* _INFORMATION SHOWN_:

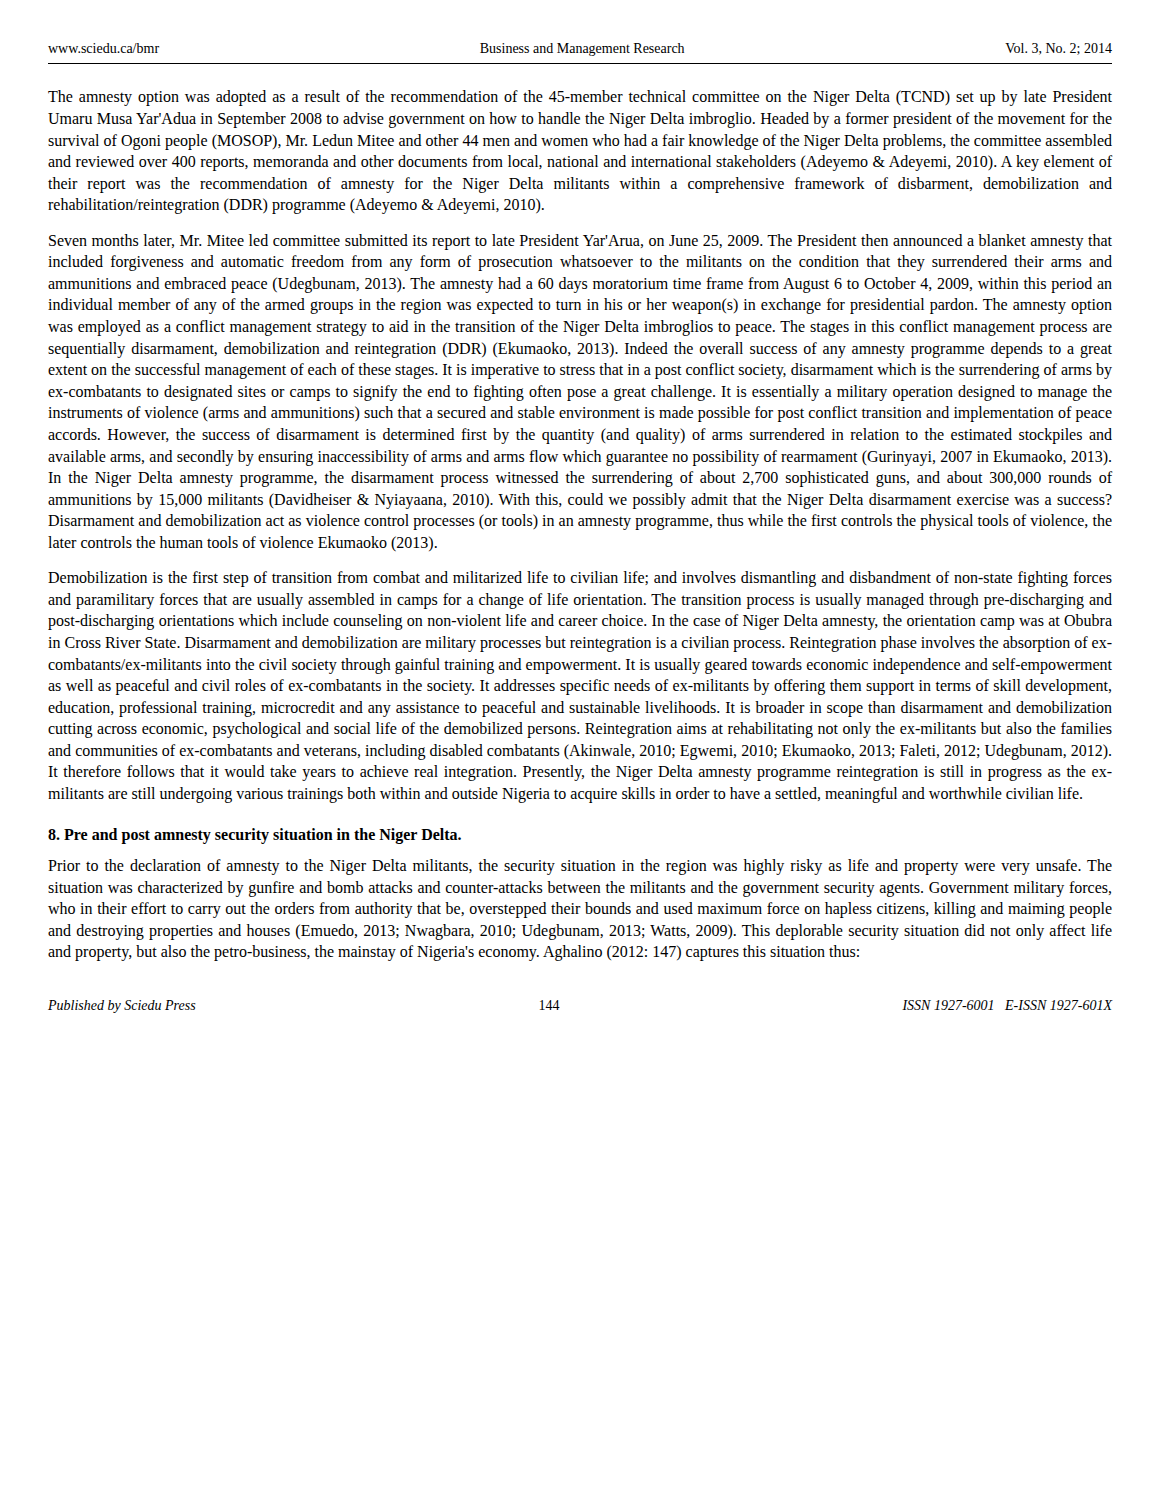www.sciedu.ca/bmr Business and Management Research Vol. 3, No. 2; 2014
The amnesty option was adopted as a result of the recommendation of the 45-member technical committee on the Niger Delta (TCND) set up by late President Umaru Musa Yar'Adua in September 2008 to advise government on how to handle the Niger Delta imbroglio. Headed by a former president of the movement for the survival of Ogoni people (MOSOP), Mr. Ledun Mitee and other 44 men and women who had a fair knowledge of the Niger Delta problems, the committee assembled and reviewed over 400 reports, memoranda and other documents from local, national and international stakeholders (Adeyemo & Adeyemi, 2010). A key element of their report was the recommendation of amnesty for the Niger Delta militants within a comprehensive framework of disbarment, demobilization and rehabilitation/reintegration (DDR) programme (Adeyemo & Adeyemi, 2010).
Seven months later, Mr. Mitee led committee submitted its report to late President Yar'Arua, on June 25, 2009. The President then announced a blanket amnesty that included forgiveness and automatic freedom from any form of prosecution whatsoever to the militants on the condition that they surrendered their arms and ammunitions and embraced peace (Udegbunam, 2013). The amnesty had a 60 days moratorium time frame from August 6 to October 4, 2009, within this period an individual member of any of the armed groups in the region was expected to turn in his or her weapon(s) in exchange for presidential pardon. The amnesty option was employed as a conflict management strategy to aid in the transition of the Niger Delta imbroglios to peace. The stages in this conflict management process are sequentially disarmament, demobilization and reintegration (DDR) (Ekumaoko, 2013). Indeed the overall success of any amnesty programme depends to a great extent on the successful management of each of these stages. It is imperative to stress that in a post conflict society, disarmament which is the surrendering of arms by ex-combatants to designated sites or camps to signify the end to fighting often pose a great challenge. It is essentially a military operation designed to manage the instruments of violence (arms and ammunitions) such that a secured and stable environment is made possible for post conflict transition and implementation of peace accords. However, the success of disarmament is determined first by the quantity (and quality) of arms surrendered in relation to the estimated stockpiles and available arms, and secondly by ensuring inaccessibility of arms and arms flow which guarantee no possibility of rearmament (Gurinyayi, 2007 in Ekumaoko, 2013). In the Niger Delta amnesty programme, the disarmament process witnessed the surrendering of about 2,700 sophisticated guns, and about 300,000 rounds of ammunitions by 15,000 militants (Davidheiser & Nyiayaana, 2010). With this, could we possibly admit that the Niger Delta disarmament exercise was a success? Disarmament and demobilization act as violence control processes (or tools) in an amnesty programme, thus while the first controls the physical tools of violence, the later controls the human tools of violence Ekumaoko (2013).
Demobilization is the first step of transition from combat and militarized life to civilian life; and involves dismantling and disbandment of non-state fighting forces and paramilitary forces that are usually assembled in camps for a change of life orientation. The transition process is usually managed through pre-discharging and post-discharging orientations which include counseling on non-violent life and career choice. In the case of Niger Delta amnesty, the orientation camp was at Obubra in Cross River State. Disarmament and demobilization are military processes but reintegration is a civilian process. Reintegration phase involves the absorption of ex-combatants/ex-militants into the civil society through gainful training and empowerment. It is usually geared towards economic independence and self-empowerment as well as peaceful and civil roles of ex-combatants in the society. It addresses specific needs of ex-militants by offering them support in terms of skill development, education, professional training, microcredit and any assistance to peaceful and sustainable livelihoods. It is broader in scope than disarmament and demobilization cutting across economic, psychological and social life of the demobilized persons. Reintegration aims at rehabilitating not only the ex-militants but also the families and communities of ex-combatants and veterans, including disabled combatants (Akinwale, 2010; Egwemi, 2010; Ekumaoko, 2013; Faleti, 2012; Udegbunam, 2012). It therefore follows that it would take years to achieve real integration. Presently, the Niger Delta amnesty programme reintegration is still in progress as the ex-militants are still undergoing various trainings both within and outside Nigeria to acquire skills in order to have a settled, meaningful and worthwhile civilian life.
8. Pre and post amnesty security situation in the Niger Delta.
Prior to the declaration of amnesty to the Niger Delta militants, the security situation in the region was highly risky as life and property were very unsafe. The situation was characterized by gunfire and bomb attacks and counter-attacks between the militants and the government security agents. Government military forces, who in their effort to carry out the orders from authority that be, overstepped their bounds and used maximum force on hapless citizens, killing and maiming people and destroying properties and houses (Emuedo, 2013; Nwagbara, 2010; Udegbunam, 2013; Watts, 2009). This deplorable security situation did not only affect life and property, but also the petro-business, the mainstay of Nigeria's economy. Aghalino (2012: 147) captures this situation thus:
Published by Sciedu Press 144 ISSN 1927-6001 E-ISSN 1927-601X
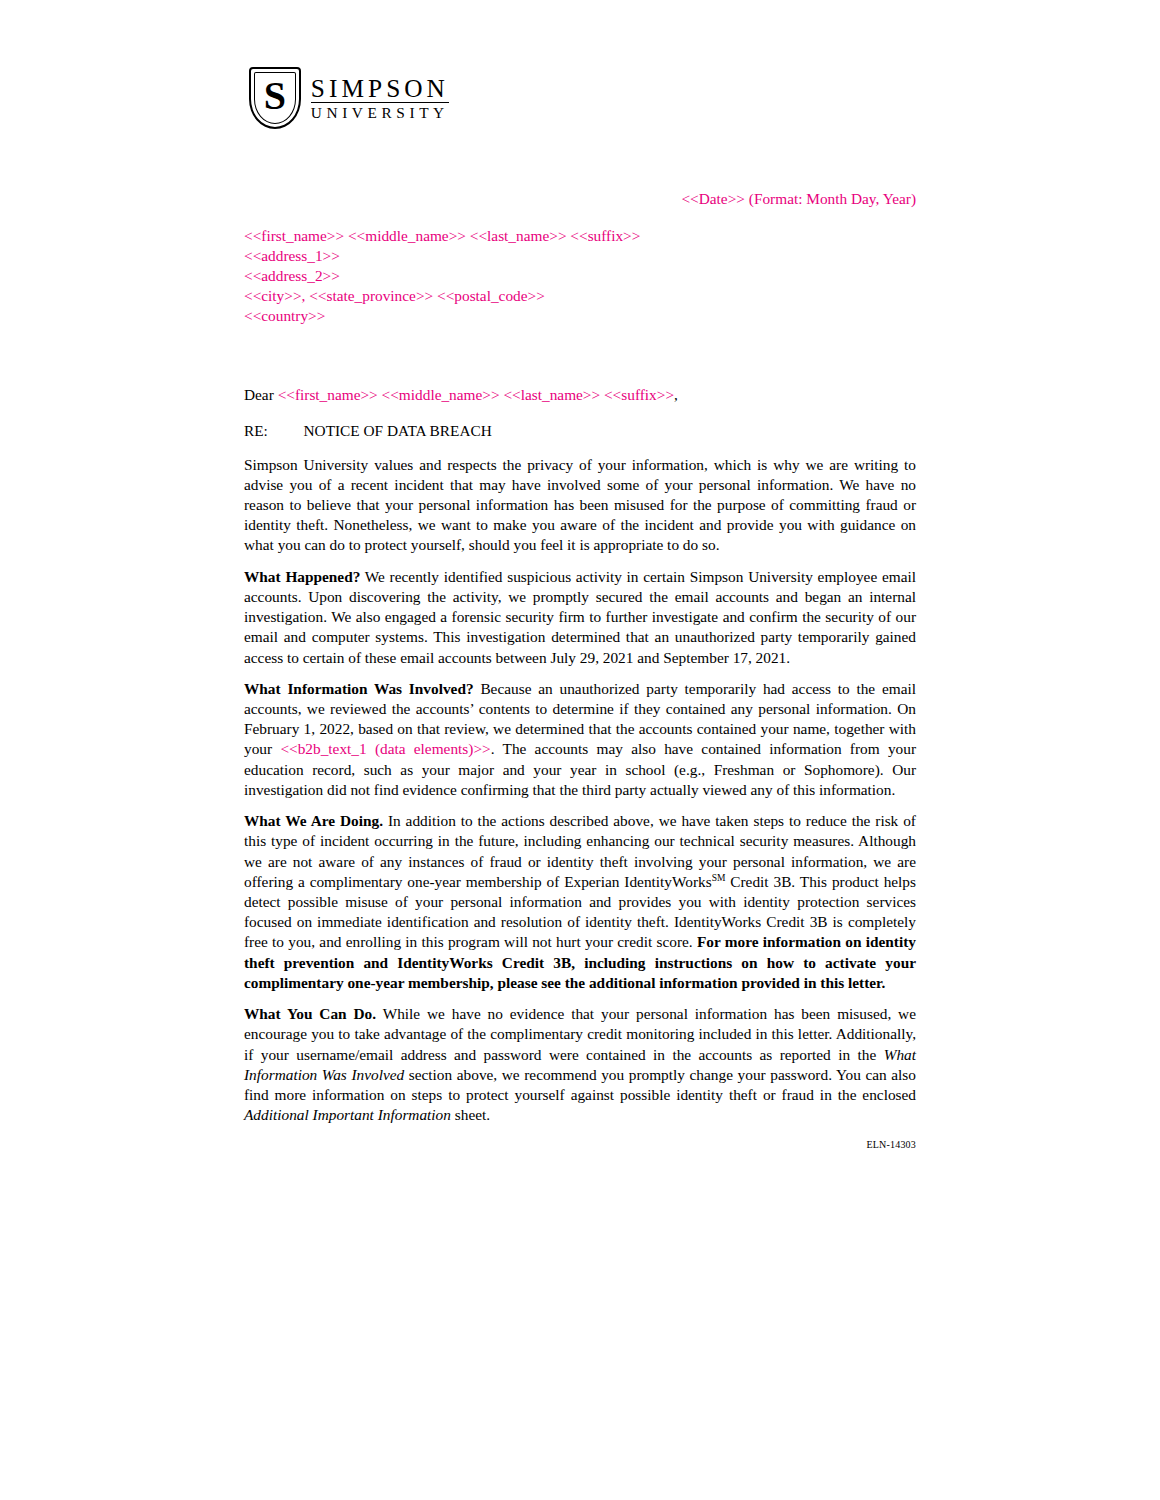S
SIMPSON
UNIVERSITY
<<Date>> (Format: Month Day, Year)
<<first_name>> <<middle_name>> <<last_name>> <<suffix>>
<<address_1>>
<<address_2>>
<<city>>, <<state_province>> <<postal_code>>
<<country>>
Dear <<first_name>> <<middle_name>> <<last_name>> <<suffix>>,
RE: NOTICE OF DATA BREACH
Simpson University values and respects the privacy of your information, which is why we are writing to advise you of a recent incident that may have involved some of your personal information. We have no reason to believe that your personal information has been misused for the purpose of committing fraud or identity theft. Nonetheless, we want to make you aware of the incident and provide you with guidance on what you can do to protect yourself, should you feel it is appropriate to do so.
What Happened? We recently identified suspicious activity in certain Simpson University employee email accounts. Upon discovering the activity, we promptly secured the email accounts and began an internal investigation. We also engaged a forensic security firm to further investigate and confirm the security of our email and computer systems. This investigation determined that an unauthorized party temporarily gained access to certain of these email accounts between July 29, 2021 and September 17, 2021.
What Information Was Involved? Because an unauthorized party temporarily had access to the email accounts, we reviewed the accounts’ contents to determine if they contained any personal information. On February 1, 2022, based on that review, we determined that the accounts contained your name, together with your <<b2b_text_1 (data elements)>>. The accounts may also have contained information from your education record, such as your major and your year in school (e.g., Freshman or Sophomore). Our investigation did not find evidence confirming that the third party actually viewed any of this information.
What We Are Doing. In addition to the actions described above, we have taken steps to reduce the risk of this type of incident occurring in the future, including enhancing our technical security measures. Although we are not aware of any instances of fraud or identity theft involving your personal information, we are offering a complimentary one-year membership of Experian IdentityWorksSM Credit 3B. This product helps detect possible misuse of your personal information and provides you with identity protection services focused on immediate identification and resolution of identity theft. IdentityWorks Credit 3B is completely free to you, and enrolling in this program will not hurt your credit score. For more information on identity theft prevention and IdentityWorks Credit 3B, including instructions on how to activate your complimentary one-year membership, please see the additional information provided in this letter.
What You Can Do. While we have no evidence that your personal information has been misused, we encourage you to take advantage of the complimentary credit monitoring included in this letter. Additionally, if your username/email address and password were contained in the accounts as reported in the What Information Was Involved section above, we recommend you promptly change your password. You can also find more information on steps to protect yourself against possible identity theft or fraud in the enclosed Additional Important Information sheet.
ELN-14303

* _TASK DIRECTIONS_: Nothing but the lines above from the one containing "Simpson University values" through the one containing "What Happened? We" should appear in the answer, each repeated exactly.

* _ANSWER TO THE EXERCISE_:
Simpson University values and respects the privacy of your information, which is why we are writing to advise you of a recent incident that may have involved some of your personal information. We have no reason to believe that your personal information has been misused for the purpose of committing fraud or identity theft. Nonetheless, we want to make you aware of the incident and provide you with guidance on what you can do to protect yourself, should you feel it is appropriate to do so.
What Happened? We recently identified suspicious activity in certain Simpson University employee email accounts. Upon discovering the activity, we promptly secured the email accounts and began an internal investigation. We also engaged a forensic security firm to further investigate and confirm the security of our email and computer systems. This investigation determined that an unauthorized party temporarily gained access to certain of these email accounts between July 29, 2021 and September 17, 2021.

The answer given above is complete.